Kevin McCarty, of the Florida Office of Insurance Regulation, is not going to get a holiday card from Ed Rust. McCarty issued an order that is an indictment of State Farm’s honesty.
Paragraph 9 of the Order states:
State Farm’s cited reasons in the Withdrawal Plan are both disingenuous and misleading to the Office and policyholders they seek to abandon. State Farm created its current “crisis” by failing to pursue the opportunities that were available to reduce its expenses and mitigate its decrease in premium volume. Instead, it chose to attempt to raise rates in order to reduce savings to its policyholders its mitigation discounts provided [sic.] and to seek a profit that was excessive and unreasonable in the current economic conditions while certifying that its rate filing reflected all premium savings that resulted from legislative enactments. State Farm’s actions raise serious questions regarding the fitness and trustworthiness of its officers and directors to engage in the business of insurance.

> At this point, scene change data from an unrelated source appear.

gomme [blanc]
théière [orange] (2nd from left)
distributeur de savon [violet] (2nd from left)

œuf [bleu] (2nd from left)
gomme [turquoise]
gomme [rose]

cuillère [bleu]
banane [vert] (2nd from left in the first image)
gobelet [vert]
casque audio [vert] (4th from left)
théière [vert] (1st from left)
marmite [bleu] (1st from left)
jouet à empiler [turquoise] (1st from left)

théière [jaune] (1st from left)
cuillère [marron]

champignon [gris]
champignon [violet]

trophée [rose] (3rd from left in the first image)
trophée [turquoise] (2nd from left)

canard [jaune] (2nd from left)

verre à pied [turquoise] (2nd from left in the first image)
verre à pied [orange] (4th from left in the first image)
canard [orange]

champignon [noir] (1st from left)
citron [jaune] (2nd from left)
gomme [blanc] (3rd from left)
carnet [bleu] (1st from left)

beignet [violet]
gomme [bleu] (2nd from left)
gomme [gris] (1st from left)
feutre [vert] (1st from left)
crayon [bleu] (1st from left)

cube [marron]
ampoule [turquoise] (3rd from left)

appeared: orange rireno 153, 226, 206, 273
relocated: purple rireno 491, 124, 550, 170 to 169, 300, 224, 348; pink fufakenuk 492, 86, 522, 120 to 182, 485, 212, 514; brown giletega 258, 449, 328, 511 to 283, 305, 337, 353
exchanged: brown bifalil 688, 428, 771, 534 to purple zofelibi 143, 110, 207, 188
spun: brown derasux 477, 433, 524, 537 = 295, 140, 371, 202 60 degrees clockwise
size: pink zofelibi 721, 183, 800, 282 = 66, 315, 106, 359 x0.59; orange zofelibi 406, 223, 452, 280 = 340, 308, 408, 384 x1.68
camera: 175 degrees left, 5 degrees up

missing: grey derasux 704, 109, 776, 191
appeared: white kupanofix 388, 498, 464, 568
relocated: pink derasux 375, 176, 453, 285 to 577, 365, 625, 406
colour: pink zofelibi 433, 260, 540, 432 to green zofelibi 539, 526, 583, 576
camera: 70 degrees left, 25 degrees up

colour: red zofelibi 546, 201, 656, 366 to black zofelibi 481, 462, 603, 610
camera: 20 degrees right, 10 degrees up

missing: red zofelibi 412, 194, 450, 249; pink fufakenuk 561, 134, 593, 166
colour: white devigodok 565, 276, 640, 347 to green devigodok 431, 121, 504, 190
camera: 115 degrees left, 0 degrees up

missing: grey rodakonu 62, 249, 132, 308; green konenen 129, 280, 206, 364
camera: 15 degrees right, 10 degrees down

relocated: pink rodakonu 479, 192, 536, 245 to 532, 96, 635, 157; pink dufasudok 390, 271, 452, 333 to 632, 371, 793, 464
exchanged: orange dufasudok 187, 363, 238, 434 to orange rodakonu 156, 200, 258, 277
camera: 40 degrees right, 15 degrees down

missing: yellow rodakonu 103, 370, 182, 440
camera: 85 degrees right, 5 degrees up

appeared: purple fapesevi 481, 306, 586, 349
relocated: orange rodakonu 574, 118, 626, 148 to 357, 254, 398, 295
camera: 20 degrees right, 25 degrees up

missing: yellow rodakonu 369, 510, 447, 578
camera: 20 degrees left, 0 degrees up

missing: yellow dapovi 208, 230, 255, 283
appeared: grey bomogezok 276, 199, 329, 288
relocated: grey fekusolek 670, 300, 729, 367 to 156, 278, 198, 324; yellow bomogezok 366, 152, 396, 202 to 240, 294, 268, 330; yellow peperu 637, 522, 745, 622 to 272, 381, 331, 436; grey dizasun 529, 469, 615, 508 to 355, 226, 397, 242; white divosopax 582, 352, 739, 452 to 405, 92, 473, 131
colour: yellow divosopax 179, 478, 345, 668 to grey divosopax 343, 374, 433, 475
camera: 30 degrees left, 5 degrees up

The findings reminded me of the Utah trial court’s order in Campbell vs State Farm. When a judge or official finds dishonesty in a major corporation’s business dealings, it is significant.
McCarty is allowing State Farm to leave Florida under specific conditions. State Farm has a right to challenge the order and the findings of fact, and, indeed, I expect it.
Our firm will certainly raise these factual findings every time we litigate against State Farm. State Farm’s Board of Directors should consider whether the management of State Farm should be changed.